_BRIEF A_: According to the Build Reuse article, in what year was the Landmark Center reopened as a hub for the arts?
_BRIEF B_: From the Build Reuse article, copy word for word the passage that starts with the words containing "Learn the latest" and ends with "will come down.".

_SELECTED EXCERPT_:

══════════

Learn the latest cutting-edge strategies for workplace sustainability as WDM’s Cynthia Milota breaks down the key takeaways from Build Reuse, North America’s premier conference on deconstruction, salvage, and material reuse.

Build Reuse is the only North American conference focused explicitly on reuse in the built environment. Almost 300 professionals from around the world converged to discuss the current economic, social and environmental impacts of the building material reuse industry. The following article highlights key moments and ideas.

Over the next 40 years, our total building stock is estimated to double, while nearly a third of our present building stock will come down.

– Build Reuse, 2025

The Perfect Venue

The historic Landmark Center, a revered adaptive reuse project in downtown St. Paul, MN hosted the event. Completed in 1902, the building originally served as a US Post Office, Courthouse and Custom House for the state. A fitting place to host this conference, the Landmark itself was saved from demolition in the 1970’s, renovated and reopened as a hub for the arts in 1978.

══════════

_DATA EXTRACTS_:
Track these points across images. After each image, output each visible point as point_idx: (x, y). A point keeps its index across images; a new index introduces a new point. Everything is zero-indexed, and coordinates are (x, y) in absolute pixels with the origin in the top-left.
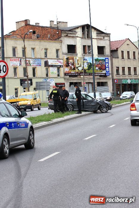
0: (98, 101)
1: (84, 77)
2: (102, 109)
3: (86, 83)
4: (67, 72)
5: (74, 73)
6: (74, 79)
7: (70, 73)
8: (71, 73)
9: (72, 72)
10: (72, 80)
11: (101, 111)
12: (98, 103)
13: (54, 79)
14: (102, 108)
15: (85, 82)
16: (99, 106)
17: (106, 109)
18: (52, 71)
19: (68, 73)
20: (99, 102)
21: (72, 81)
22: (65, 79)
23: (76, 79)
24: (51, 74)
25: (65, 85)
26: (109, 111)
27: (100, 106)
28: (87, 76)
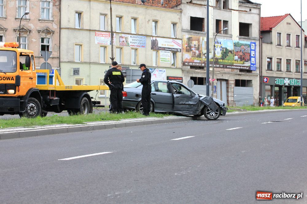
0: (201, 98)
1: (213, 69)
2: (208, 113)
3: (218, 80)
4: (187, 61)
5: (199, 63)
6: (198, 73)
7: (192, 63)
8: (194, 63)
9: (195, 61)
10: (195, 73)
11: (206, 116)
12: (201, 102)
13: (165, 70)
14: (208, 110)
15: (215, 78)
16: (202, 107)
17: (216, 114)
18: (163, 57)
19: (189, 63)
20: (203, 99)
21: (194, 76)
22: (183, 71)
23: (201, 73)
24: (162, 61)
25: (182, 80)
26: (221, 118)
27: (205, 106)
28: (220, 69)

══════════

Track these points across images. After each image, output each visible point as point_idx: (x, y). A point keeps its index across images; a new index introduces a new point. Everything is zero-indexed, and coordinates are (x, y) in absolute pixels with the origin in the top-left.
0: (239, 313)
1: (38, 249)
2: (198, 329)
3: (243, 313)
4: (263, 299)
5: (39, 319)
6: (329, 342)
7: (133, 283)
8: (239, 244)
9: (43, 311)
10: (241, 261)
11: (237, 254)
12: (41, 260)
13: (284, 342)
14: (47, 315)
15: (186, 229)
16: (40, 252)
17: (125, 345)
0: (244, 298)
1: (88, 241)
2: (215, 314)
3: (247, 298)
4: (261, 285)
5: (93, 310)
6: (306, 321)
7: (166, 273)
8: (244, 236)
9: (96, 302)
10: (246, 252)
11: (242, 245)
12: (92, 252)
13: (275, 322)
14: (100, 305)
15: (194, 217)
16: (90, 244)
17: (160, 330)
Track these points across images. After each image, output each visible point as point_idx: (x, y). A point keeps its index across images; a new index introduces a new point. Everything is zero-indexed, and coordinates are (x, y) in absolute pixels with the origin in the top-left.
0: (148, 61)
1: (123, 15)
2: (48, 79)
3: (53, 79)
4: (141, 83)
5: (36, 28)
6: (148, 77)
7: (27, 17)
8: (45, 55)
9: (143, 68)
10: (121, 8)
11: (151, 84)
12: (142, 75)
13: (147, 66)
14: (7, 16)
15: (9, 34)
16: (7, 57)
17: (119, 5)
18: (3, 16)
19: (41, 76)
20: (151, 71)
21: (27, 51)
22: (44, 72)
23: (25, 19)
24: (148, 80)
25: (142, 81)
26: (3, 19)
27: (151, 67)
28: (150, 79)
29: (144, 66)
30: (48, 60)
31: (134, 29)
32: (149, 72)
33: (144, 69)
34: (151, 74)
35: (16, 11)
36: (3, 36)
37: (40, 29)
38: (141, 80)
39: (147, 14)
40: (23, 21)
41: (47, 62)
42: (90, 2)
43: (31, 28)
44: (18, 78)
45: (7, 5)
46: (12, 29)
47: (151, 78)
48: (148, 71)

══════════

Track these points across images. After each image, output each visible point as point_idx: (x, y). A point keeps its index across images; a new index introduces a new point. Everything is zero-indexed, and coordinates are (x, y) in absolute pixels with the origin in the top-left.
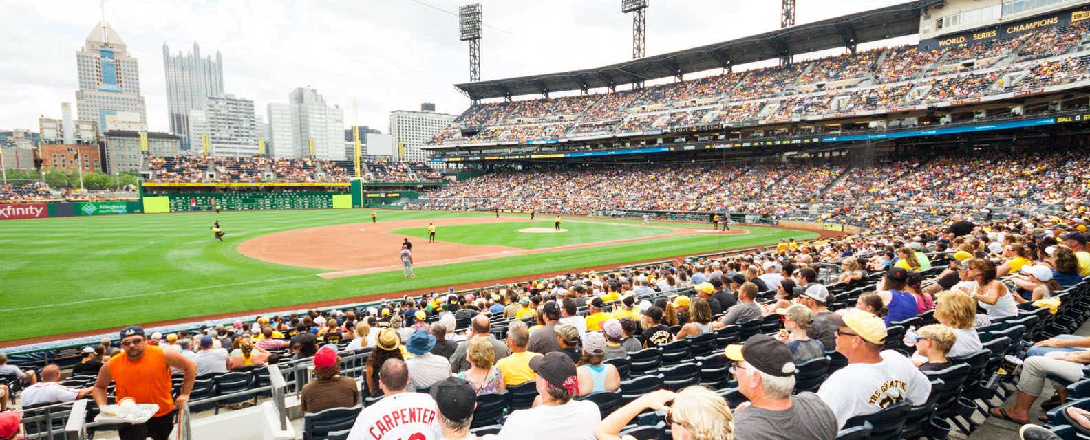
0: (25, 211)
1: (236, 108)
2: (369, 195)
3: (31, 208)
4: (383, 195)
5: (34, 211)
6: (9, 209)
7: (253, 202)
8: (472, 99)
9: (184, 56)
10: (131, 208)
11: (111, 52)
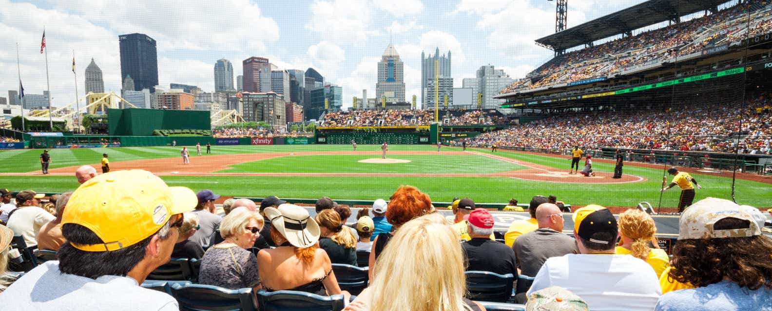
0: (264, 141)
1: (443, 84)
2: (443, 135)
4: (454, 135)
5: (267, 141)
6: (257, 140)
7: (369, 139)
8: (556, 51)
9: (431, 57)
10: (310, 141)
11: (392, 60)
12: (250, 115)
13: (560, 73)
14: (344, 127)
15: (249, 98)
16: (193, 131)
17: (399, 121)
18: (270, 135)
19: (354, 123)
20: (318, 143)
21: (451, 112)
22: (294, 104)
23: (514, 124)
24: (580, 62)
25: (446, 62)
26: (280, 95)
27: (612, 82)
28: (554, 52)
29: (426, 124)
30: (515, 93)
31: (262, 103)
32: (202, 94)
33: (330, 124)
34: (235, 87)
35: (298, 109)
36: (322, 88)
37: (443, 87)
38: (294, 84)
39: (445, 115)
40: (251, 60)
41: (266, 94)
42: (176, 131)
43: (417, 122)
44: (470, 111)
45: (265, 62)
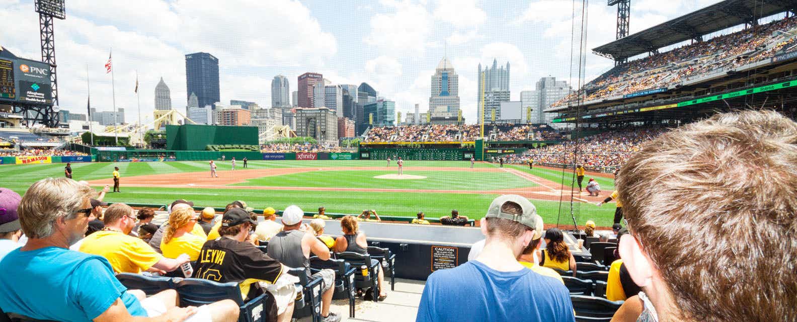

══════════

_RESPONSE A_: 1978

_RESPONSE B_:
Learn the latest cutting-edge strategies for workplace sustainability as WDM’s Cynthia Milota breaks down the key takeaways from Build Reuse, North America’s premier conference on deconstruction, salvage, and material reuse.

Build Reuse is the only North American conference focused explicitly on reuse in the built environment. Almost 300 professionals from around the world converged to discuss the current economic, social and environmental impacts of the building material reuse industry. The following article highlights key moments and ideas.

Over the next 40 years, our total building stock is estimated to double, while nearly a third of our present building stock will come down.